Large Language Models Fall Short in Breast Imaging Classification
FRIDAY, May 10, 2024 (HealthDay News) -- Large language models (LLMs) appear to fall short in classification of breast imaging, which can have a negative impact on clinical management, according to a study published online April 30 in Radiology.
Andrea Cozzi, M.D., Ph.D., from the Ente Ospedaliero Cantonale in Lugano, Switzerland, and colleagues examined the agreement between human readers and LLMs for Breast Imaging Reporting and Data System (BI-RADS) categories assigned based on breast imaging reports written in three languages (Italian, English, and Dutch) in a retrospective study. Using only the findings described by the original radiologists, board-certified breast radiologists and the LLMs, including GPT-3.5, GPT-4 (OpenAI), and Bard, now known as Gemini, were assigned BI-RADs categories. Agreement between human readers and LLMs was assessed using the Gwet agreement coefficient (AC1 value).

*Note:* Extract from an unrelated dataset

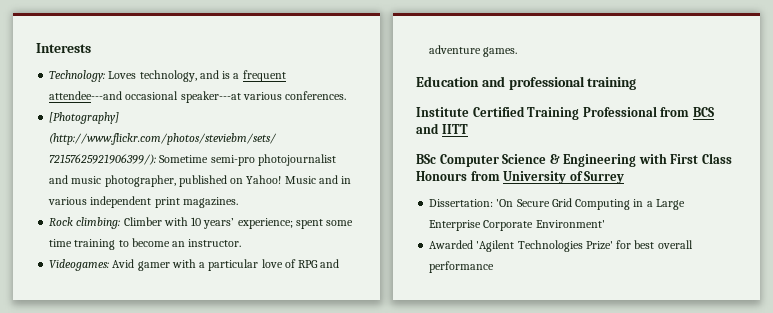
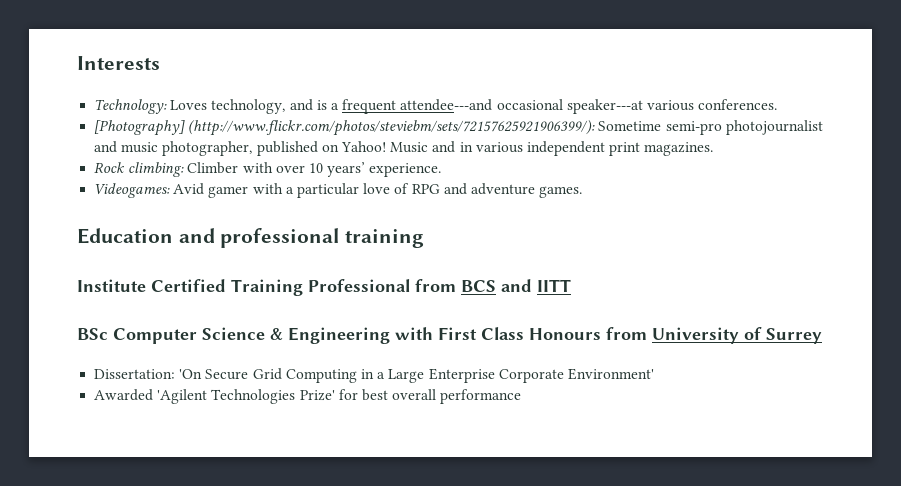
(188, 221) none -> [275,165,305,173] over
[237,218,354,229] [49,238,242,250] experience; spent some time training to become an instructor. -> [369,163,442,177] experience.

The researchers observed almost perfect agreement between the original and reviewing radiologists across 2,400 reports (AC1, 0.91), while moderate agreement was seen between the original radiologists and GPT-4, GPT-3.5, and Bard (AC1, 0.52, 0.48, and 0.42, respectively). Differences were observed in the frequency of BI-RADS category upgrades or downgrades that would result in alterations in clinical management across human readers and LLMs (4.9 percent for human readers versus 25.5, 23.9, and 18.1 percent for Bard, GPT-3.5, and GPT-4, respectively) and that would negatively impact clinical management (1.5 percent versus 18.1, 14.3, and 10.6 percent, respectively).
"The results of this study add to the growing body of evidence that reminds us of the need to carefully understand and highlight the pros and cons of LLM use in health care," Cozzi said in a statement.
Several authors disclosed ties to the pharmaceutical and health technology industries.